Advocare International Business - Scam or Is It A True Business Model
Here's a company that focuses primarily on health care supplements. The company's range of products includes products for weight loss, health management and professional supplements amongst others. Its estimated that within the US itself, people spend upwards of thirty-three billion on healthcare products. With the massive demand for these products already present, Advocare International with its product line that's shown to work is a forerunner in the health management vertical. Since 1992, when the company began operations, Advocare International has grown in an organic manner, with a focus on building a strong distributor base as well as a spread of active consumers.
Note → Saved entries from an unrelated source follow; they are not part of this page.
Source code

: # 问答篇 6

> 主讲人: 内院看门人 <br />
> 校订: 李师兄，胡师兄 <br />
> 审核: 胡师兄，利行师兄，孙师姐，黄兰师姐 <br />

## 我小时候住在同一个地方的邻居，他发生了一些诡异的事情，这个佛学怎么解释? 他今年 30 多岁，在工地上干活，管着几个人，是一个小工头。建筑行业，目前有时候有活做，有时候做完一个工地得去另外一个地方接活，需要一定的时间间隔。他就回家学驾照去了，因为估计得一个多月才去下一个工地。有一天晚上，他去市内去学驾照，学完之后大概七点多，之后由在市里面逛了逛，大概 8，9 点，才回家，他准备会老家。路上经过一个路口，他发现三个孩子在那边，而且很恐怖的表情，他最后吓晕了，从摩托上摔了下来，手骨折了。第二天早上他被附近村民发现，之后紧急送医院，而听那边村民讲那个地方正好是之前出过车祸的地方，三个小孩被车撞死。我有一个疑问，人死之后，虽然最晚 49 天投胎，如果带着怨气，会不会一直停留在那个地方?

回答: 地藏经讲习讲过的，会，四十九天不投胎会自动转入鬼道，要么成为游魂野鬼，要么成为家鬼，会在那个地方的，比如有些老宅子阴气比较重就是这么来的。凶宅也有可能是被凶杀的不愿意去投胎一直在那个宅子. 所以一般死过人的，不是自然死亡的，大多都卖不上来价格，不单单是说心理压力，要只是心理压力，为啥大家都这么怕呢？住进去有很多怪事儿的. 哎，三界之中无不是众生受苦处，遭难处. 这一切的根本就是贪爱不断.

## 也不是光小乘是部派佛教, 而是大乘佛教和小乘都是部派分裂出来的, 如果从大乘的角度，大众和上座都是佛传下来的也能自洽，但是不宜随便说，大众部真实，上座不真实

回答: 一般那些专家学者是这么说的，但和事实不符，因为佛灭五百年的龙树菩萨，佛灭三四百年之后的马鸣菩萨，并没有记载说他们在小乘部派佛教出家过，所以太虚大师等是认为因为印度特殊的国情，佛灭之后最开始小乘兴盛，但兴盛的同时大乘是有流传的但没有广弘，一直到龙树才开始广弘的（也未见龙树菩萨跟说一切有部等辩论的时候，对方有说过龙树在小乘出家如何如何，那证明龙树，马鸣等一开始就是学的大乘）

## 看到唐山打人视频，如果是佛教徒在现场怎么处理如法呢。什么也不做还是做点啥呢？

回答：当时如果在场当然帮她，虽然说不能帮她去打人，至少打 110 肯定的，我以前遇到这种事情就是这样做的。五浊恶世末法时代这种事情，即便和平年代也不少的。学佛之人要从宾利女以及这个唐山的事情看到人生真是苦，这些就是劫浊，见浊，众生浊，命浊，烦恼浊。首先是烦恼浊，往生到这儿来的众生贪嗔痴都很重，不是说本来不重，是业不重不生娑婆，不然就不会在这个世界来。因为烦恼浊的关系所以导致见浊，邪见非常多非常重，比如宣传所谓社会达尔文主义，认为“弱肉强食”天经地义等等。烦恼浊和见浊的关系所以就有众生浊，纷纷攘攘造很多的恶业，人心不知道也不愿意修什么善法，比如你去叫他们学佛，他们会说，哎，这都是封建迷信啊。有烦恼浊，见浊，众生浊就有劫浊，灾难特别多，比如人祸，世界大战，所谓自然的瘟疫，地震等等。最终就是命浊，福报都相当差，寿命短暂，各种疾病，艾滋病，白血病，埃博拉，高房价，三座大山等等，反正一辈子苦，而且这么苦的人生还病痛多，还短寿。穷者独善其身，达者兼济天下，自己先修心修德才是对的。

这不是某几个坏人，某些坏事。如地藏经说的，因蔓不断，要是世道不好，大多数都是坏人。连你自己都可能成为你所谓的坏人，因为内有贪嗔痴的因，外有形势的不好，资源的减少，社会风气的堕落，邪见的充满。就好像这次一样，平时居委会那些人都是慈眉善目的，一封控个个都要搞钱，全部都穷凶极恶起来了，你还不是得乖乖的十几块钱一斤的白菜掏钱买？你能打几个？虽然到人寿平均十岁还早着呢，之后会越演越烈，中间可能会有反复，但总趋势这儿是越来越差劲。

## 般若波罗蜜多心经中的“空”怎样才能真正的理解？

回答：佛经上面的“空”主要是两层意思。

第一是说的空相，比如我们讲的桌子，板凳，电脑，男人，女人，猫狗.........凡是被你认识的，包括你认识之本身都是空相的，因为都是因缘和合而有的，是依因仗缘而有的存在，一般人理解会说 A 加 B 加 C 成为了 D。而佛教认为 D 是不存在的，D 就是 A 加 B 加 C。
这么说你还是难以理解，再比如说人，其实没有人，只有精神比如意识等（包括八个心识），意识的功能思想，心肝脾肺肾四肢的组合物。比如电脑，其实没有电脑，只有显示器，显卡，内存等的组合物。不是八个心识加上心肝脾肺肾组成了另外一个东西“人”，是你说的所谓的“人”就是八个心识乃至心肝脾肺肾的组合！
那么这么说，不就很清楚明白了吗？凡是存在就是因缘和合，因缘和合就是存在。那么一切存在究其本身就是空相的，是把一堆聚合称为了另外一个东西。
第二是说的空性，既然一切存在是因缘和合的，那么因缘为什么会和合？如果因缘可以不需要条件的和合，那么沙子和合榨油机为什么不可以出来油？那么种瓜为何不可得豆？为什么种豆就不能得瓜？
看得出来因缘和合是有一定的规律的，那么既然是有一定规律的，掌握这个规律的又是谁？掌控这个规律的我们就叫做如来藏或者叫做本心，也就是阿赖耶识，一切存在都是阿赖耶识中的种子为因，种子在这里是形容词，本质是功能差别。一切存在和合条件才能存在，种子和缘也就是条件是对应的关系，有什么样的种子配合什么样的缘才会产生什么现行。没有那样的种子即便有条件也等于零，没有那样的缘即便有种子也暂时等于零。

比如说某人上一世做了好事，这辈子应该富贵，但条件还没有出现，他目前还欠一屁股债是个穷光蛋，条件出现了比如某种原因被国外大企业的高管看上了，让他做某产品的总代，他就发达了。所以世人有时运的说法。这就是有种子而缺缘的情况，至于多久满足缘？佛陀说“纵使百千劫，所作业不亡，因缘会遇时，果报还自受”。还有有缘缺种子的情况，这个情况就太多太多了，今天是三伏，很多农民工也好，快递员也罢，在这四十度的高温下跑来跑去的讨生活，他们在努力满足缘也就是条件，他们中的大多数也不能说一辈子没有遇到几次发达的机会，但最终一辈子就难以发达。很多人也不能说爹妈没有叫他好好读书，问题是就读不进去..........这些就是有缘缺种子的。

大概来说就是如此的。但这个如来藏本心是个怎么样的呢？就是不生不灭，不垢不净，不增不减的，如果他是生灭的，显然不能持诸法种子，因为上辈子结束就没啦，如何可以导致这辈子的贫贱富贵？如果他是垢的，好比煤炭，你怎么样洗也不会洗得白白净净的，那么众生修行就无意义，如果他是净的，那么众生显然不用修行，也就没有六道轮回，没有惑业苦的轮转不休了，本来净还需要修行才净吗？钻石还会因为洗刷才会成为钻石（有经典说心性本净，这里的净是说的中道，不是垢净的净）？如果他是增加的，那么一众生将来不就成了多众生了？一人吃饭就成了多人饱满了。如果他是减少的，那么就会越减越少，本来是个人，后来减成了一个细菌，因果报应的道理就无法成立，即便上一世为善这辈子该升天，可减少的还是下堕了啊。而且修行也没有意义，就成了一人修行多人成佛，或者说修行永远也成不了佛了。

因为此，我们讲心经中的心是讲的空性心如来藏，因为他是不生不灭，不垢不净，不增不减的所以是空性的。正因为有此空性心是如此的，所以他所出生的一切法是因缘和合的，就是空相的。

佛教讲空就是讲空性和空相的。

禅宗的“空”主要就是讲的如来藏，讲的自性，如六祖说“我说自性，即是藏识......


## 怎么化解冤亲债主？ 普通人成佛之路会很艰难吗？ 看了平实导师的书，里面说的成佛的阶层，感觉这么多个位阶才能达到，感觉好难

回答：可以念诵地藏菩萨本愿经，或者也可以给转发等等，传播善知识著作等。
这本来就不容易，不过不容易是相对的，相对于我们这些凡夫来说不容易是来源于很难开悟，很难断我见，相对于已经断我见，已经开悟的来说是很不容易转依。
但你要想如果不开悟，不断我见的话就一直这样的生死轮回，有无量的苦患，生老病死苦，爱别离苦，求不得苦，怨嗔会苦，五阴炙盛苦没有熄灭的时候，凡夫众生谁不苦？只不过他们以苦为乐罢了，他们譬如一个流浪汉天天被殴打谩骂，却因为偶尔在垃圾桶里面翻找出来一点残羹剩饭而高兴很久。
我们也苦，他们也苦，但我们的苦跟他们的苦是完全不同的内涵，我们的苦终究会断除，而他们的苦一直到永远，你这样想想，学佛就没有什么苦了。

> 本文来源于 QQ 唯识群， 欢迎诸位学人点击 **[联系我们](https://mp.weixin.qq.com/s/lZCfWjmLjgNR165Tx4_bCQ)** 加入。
The system marketing plan used by Advocare International relies completely on direct selling through network marketing. Network marketing works around enabling individuals to make very small investments in a 'starter' package comprising of Advocare International products. The company provides the essential knowhow and the appropriate training towards enabling these individual distributors to reach out to people who would require the products and supply them with the products directly. Once individuals have become distributors, they get to purchase products at a discounted rate and then resell the products to earn revenue. Also, the distributors may go o to recruit and train other individuals who become distributors by investing in a 'starter' kit. These individuals too, begin selling the product, the income benefits of which go both to the individual making the direct sale, as well as to the distributor that introduced the distributor to the opportunity. In this manner, various levels of distributors make a residual revenue as well as avail of bonus from time to time.
This system of providing commissions to distributors at multiple levels is managed through an ingenious system that the company owns as the distributorship business plan. You may ponder the fact that if so many people are being paid off, wouldn't the company just be better off by lowering the price of the product and retailing it directly. The answer to this would be an unequivocal ' no. It has to be looked at from the point of view of the regular marketing and distribution methods.
In a traditional marketing and distribution method, a product is taken from the site of manufacture and sent through various levels of distributors and storage centers until the product reaches a retail store shelf. All this routing, storing and selling through a point of sale builds up the cost of the product. What really makes the price of a product is the advertising required to create demand for the product. You see, if people do not know of or driven in some manner with the urge to buy the product, it wouldn't be bought off a store's shelf. Creating an effective advertisement is a costly affair. The cost is dramatically multiplied when you look at the number of times the advertisement must be repetitively run on TV, radio and through printed media ' just so that the product remains in the focus of the consumers. Now, the same money that it takes to create and maintain advertising is instead passed on to various levels of distributors, in reward for their effort to go out and sell the product directly, thus enriching the consumer that actually buys the product.